Collected data entries:
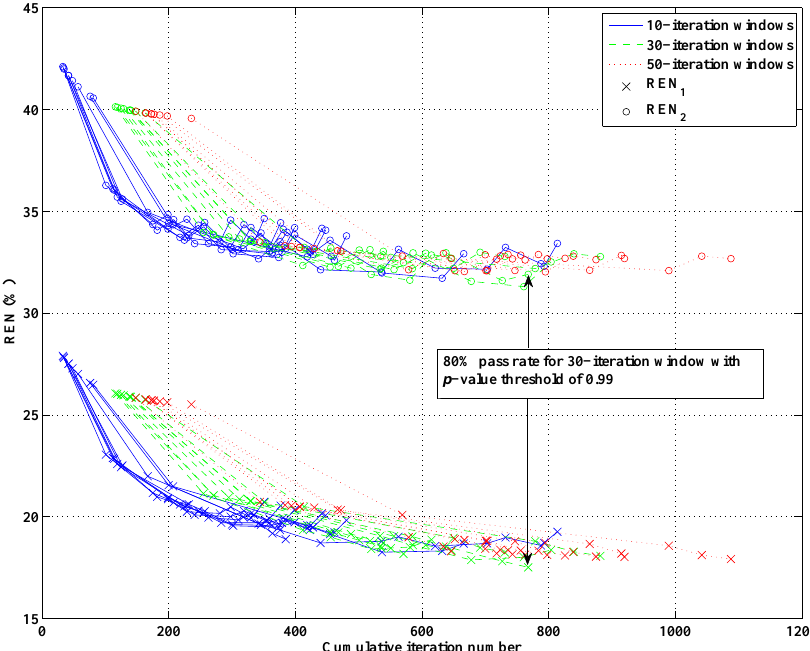
Figure 6. Relative error norms of open-boundary 2D DGM-CSI reconstructions across several choices of stopping criteria parameter values. Each curve in the figure corresponds to a frequency-cycled inversion for a particular choice of the three parameters (Section 3.1), with the window sizes coded by color for convenience. Data points on each curve correspond to REN values for the reconstructed model at each frequency change. Arrows point to the final REN values of simulations that terminated with the lowest relative error norms, indicating the best combination of parameters among those tested for this imaging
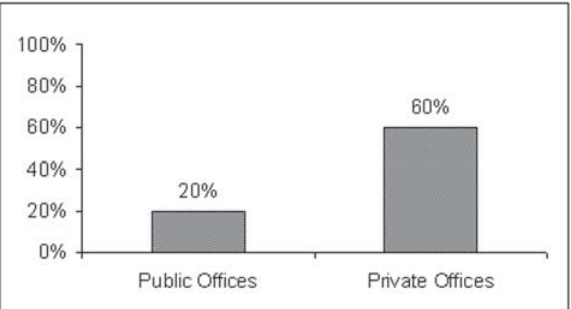
FIGURE 4- Distribution of dental professionals according to the supply of lead apron to patients during x-ray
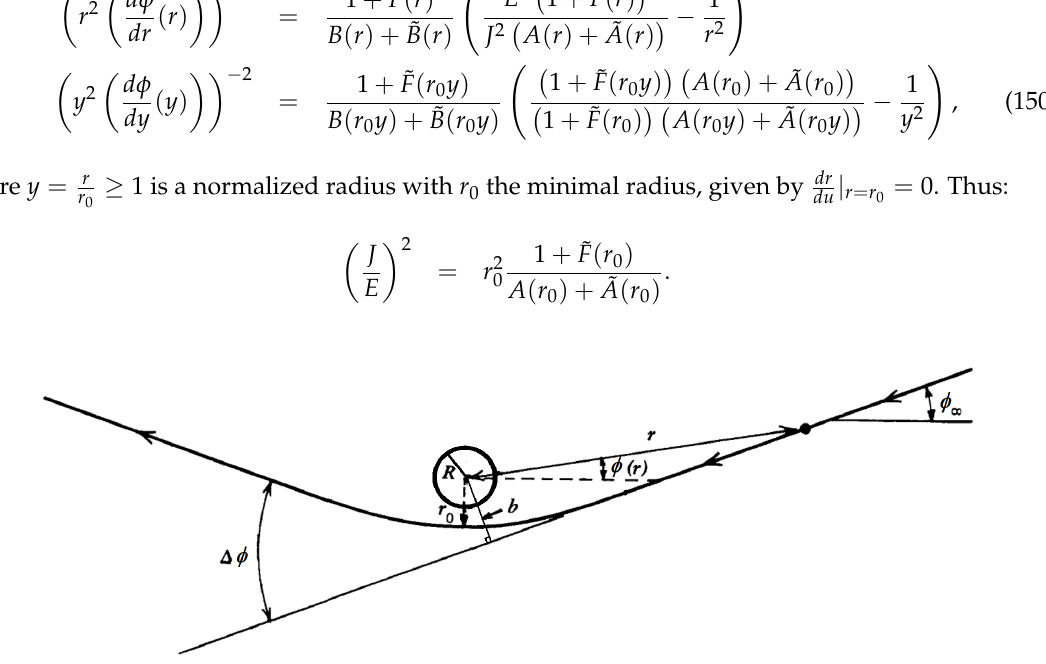
Figure 5. Trajectory by gravitational lensing. R is the radius of the star, r 0 is the minimal distance to the star, b is the impact parameter, φ ∞ is the incident direction and ∆ φ is the deflection of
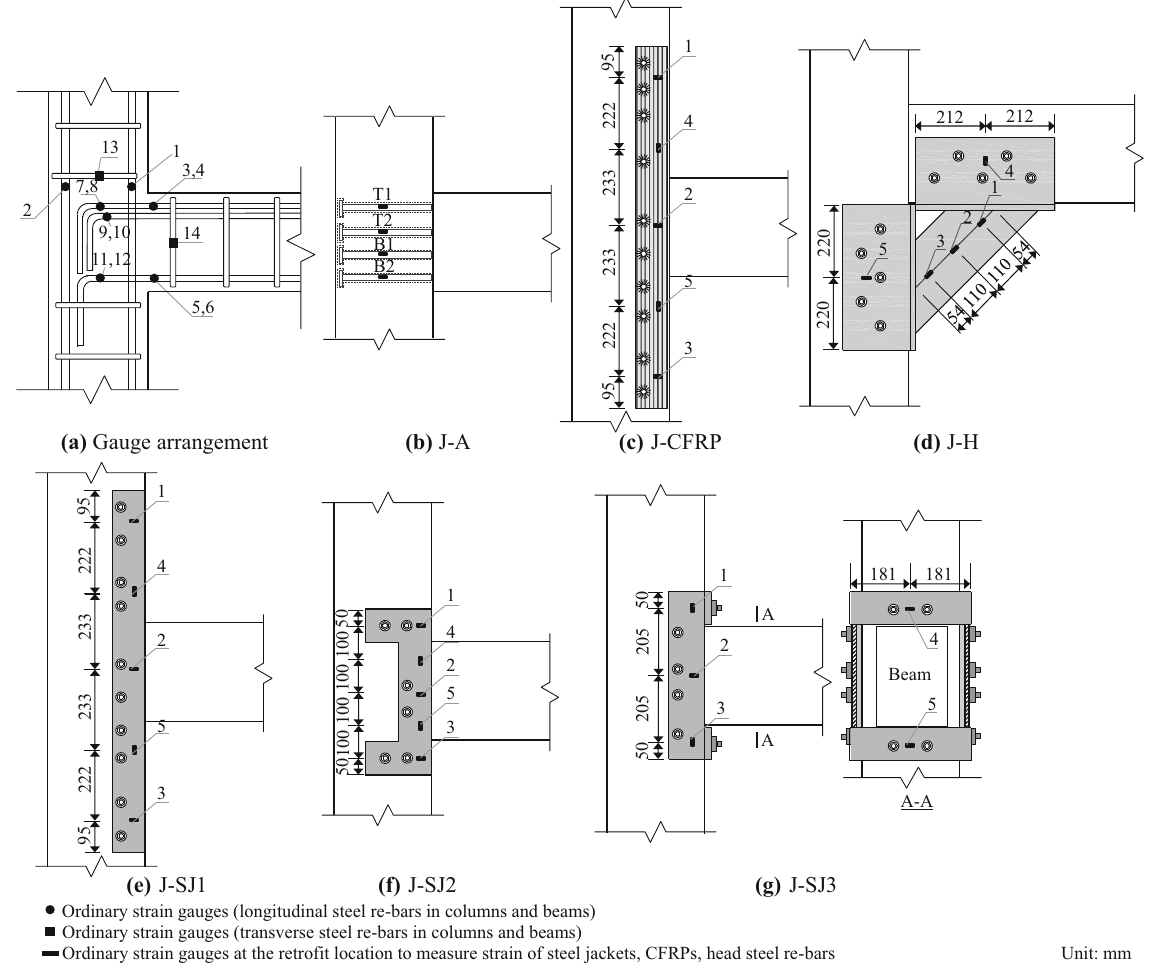
Ordinary strain gauges (longitudinal steel re-bars in columns and beams) Ordinary strain gauges (transverse steel re-bars in columns and beams) Ordinary strain gauges at the retrofit location to measure strain of steel jackets, CFRPs, head steel re-bars Unit: mm Fig. 13 Arrangement of strain gauges attached to steel re-bars and retrofit surfaces: a gauge arrangement, b J-A, c J-CFRP, d J- H, e J-SJ1, f J-SJ2, and g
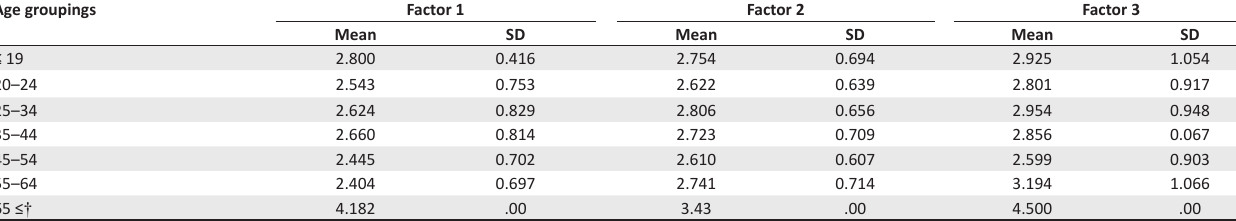
TABLE 14: Descriptive statistics for age groupings.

What is needed: Could you set down every entry above exactly as it stands, with no images?

Task response:
Figure 6. Relative error norms of open-boundary 2D DGM-CSI reconstructions across several choices of stopping criteria parameter values. Each curve in the figure corresponds to a frequency-cycled inversion for a particular choice of the three parameters (Section 3.1), with the window sizes coded by color for convenience. Data points on each curve correspond to REN values for the reconstructed model at each frequency change. Arrows point to the final REN values of simulations that terminated with the lowest relative error norms, indicating the best combination of parameters among those tested for this imaging
FIGURE 4- Distribution of dental professionals according to the supply of lead apron to patients during x-ray
Figure 5. Trajectory by gravitational lensing. R is the radius of the star, r 0 is the minimal distance to the star, b is the impact parameter, φ ∞ is the incident direction and ∆ φ is the deflection of
Ordinary strain gauges (longitudinal steel re-bars in columns and beams) Ordinary strain gauges (transverse steel re-bars in columns and beams) Ordinary strain gauges at the retrofit location to measure strain of steel jackets, CFRPs, head steel re-bars Unit: mm Fig. 13 Arrangement of strain gauges attached to steel re-bars and retrofit surfaces: a gauge arrangement, b J-A, c J-CFRP, d J- H, e J-SJ1, f J-SJ2, and g
TABLE 14: Descriptive statistics for age groupings.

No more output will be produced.